Utter the name Daley Thompson to any gamer old enough to recall the days of the ZX Spectrum and you may catch a slight wince or an involuntary twitch of the arm.
Those are muscle-memory responses to long-suppressed physical training on Daley Thompson's Decathlon: a sports title from the 8-bit era which has gone down in video game legend as one of the driving forces behind the thriving joystick replacement industry of the 1980s.
Daley Thompson's Decathlon was all about waggling your joystick and hammering its buttons as furiously as possible to break Olympic records, and created an entire generation of bedroom sports fanatics with incredibly powerful arm muscles.
The game has now been remastered for iOS and Android, bringing this medal-chasing phenomenon to an entirely new audience (or - as is more likely to be the case - the same audience, but now a lot older).
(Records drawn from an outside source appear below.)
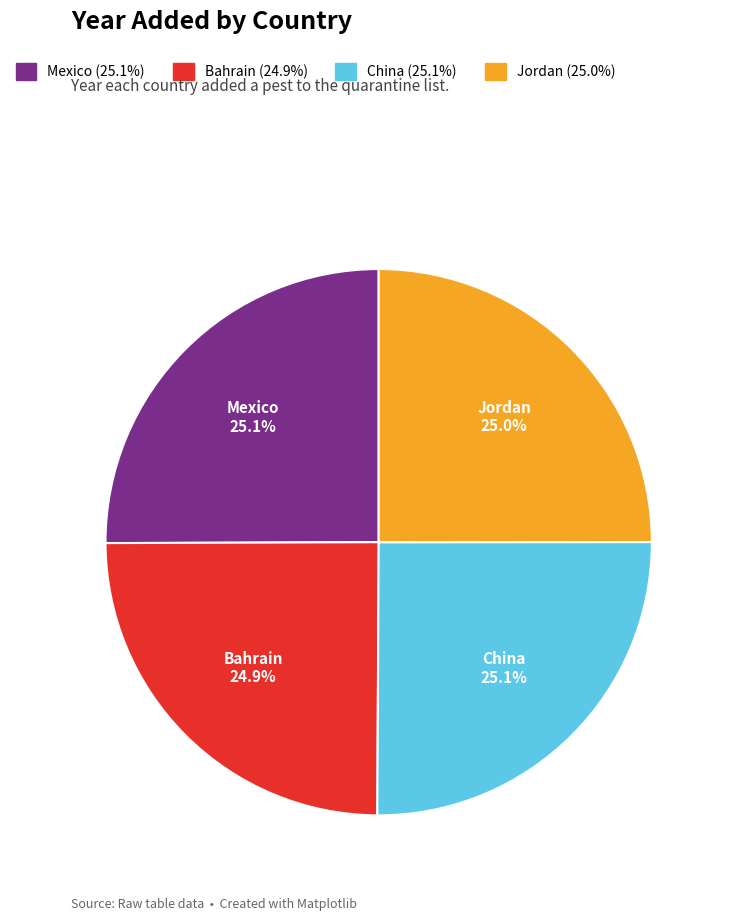

True or false: Mexico accounts for 25% of the total.

True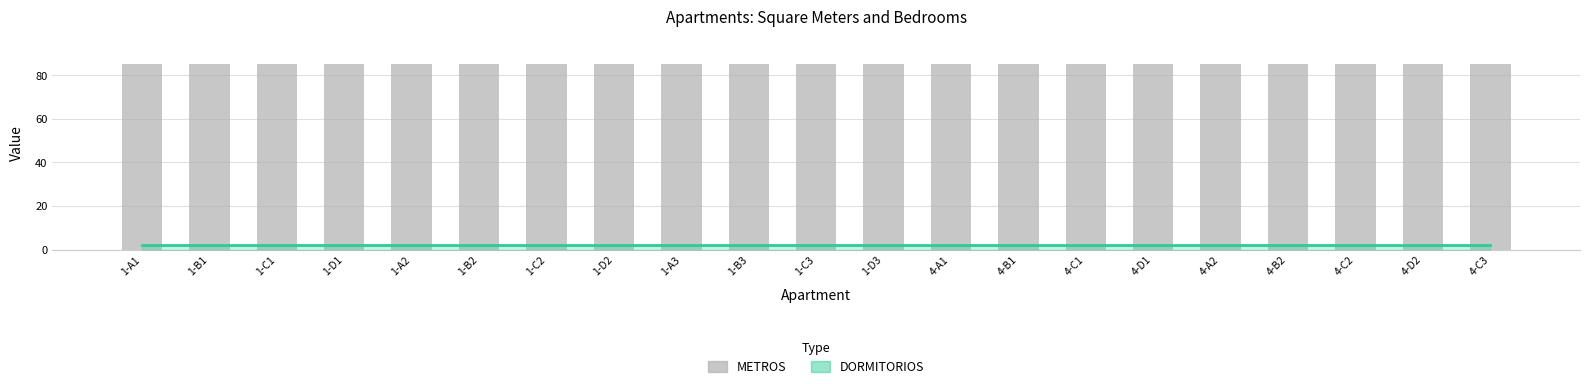

What is the lowest value of the DORMITORIOS series?

2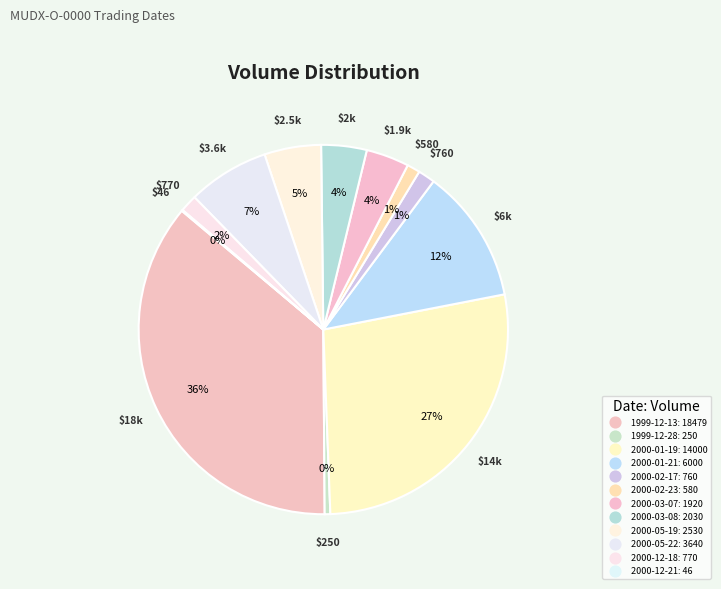

Which slice is the smallest?

2000-12-21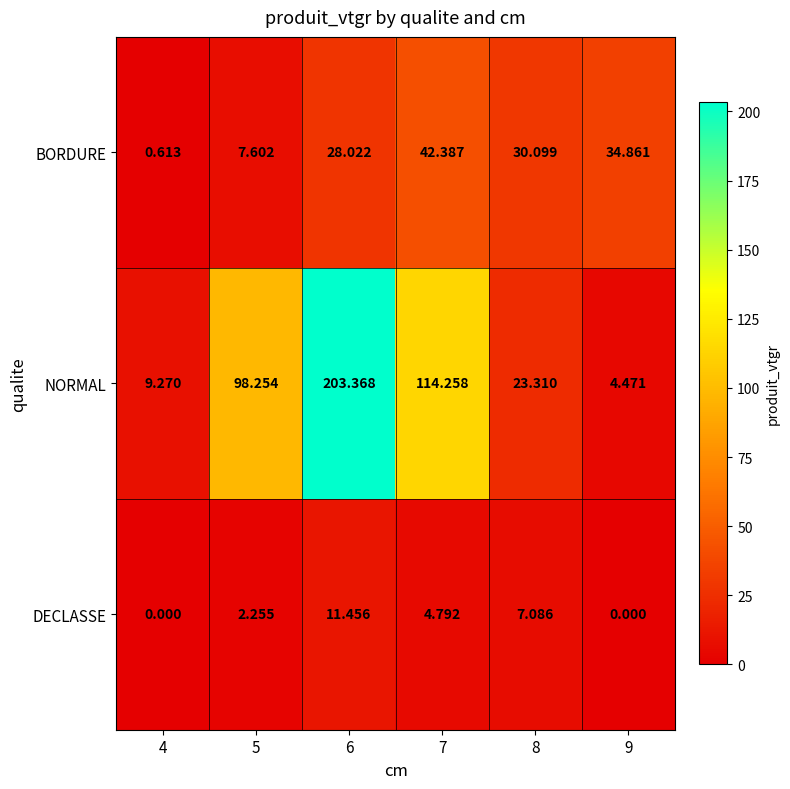

List the series in order of their overall mean, highest first.

NORMAL, BORDURE, DECLASSE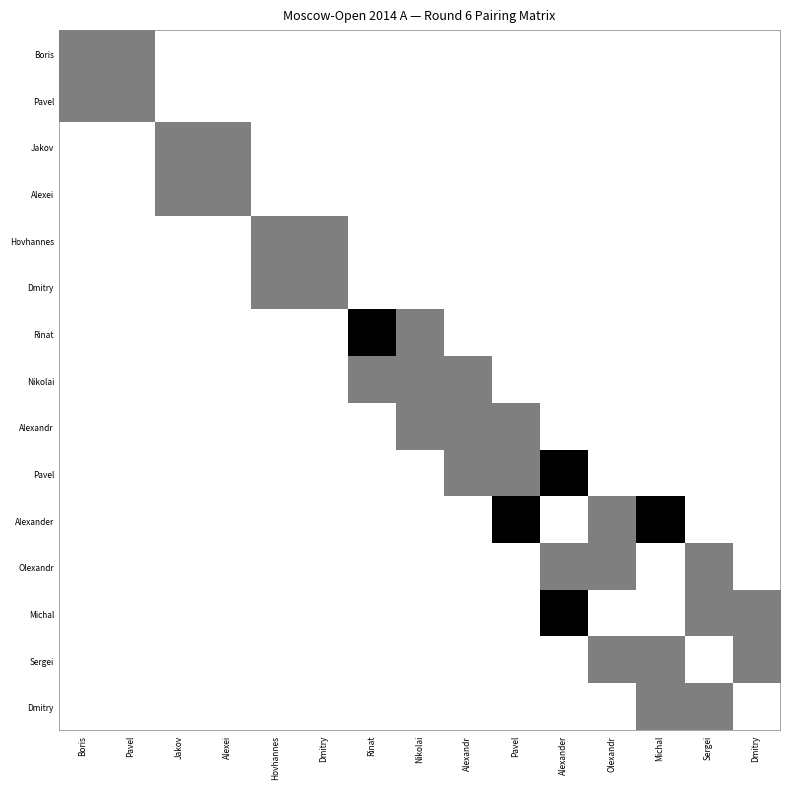

What is the spread (max minus min) of values at Michal?

1.0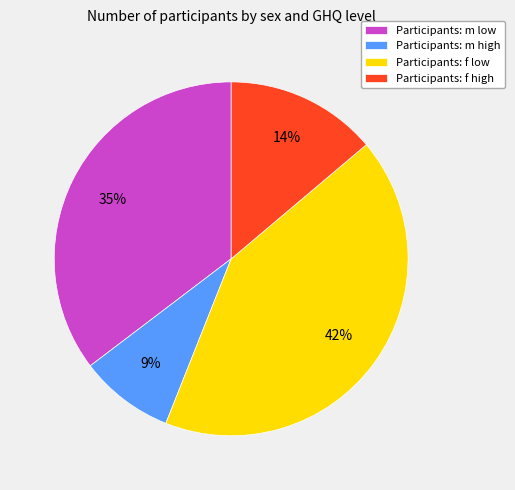

Rank the categories by value from lowest to highest.

Participants: m high, Participants: f high, Participants: m low, Participants: f low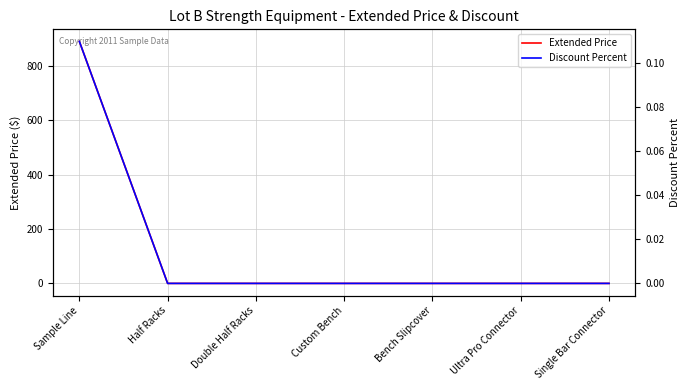

How many positive values does the Discount Percent series have?

1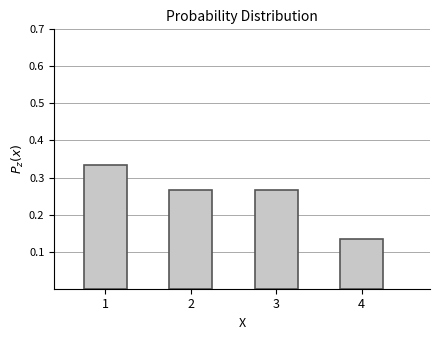

What is the sum of all values?

1.0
On your marks...Clearly coming to the conclusion that the original game's garish visuals wouldn't be suitable for modern players, developer Black Company has given everything a fresh lick of paint. Even so, it should be noted that the game retains a retro aesthetic - but it's more akin to the 16-bit era than the earlier 8-bit period.
We can't imagine any Decathlon purists will complain too bitterly about the upgraded graphics, but they may take issue with the controls. Without a joystick to wrestle with or buttons to bash, Daley Thompson's Decathlon on smartphones is a curiously unsatisfying affair.
You have to tap areas of the screen to build up Daley's speed (or power, depending on the context) and although there are nods to the interface of the original (you have to tap either side of the screen in sequence, which harks back to the famous 'left-right' joystick waggling of its forerunner) the lack of tactile feedback renders the whole exercise a little empty.
Get set... go!A touchscreen can't hope to give you the same response as a proper joystick, and it's hard to maintain a decent pace unless you superglue your phone to a stable surface - frantic tapping usually causes it to skit across the table.
It also doesn't help that Daley Thompson's Decathlon hasn't exactly stood the test of time all that convincingly; while it's initially enjoyable to beat your best score on each event, the appeal soon wanes, leaving you with little else to occupy your attention.
It would appear that in this case, what was sufficient to glue gamers to their black-and-white portable tellies back in 1984 is not enough to entertain the more demanding players of the modern era.